Malt flours are made from carefully selected UK malting barley bought from within a 50-mile radius of Muntons site, which are then partially grown under controlled conditions, kilned dried in large ovens and finally the tiny rootlets removed. Some malts are roasted in a large rotating roasting drum until the desired colour of malt has been reached. The roasted grain malt is then milled into a fine-particle flour. They are very versatile and can be treated as any other flour. At Muntons we have a wide range of malted flours to suit many applications needs, proving to be a cost-effective way of adding colour and flavour. Let’s consider a few examples below.

Take the humble biscuit and cracker. By simply partially replacing your white flour in the recipe and adding malt flours at a 5.6% inclusion (biscuits) or 2.6% (Crackers) a wide range of colour variation can be achieved in the final product:

These images clearly demonstrate the varying degrees of colour intensity various malt flours can make to a simple biscuit or cracker at various inclusions.

Minolta colour testing (LAB*) on the biscuits above illustrate this further by highlighting that crystal malts can provide more warmer colours such as reds and yellows whilst the roasted malts provide darker colours.
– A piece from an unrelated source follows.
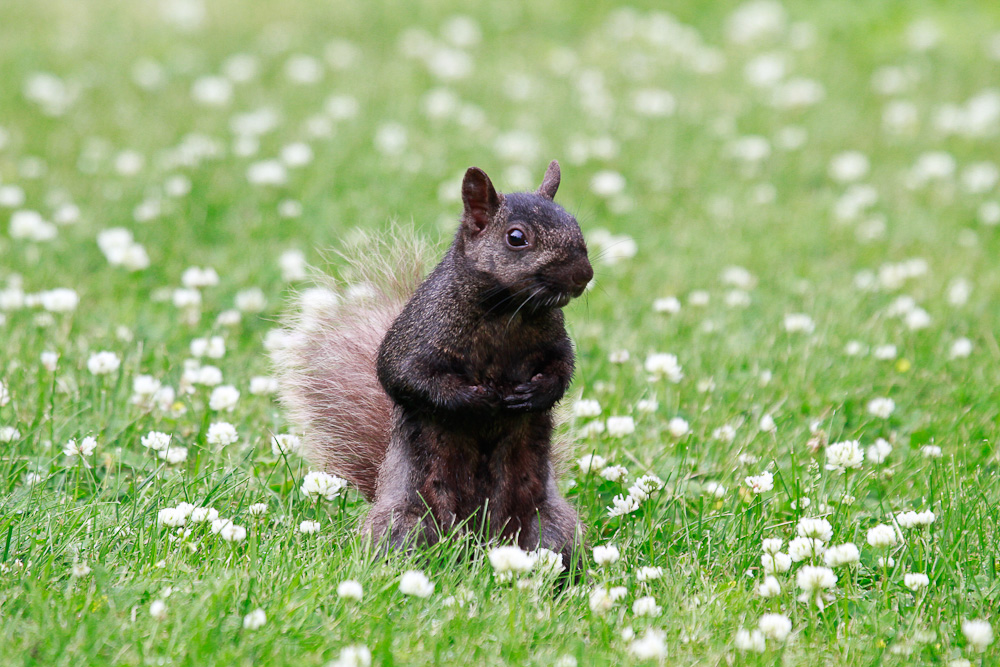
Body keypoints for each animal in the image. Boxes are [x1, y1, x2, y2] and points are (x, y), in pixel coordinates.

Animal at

Of course, as with all our ingredients there are always additional benefits. So, alongside the addition of colour and premiumising the product, there is also the introduction of additional flavour notes. These work well on their own or as a carrier, enhancing (or rounding) flavours already in existence in the recipe.

Here it is possible to see that as the degree of roasting increases, cereal, sweet and nutty flavours reduce, whilst burnt, coffee, smoky and bitter flavours increase. Notably, chocolate notes peak with Red Malt flour then decrease when darker colours are generated through roasted kilned malt.

Malted flours can also be used as a blend or with additional malted ingredients to create novel flavours or replicate flavours in products such as ‘beer’ (by taking roasted malts that have smoky and bitter flavours) and blending them with hopped malted ingredients. Coffee flavours can be imparted without the need for the addition of coffee to the biscuit or by simply working alongside a flavoured biscuit crème.

Here we have explored how our malted flours can be used in biscuits and crackers but of course there are many more applications for these versatile flours across the food sector. Not only are malted flours natural products, made using only cereal grains, but they are tasty and are good for you too!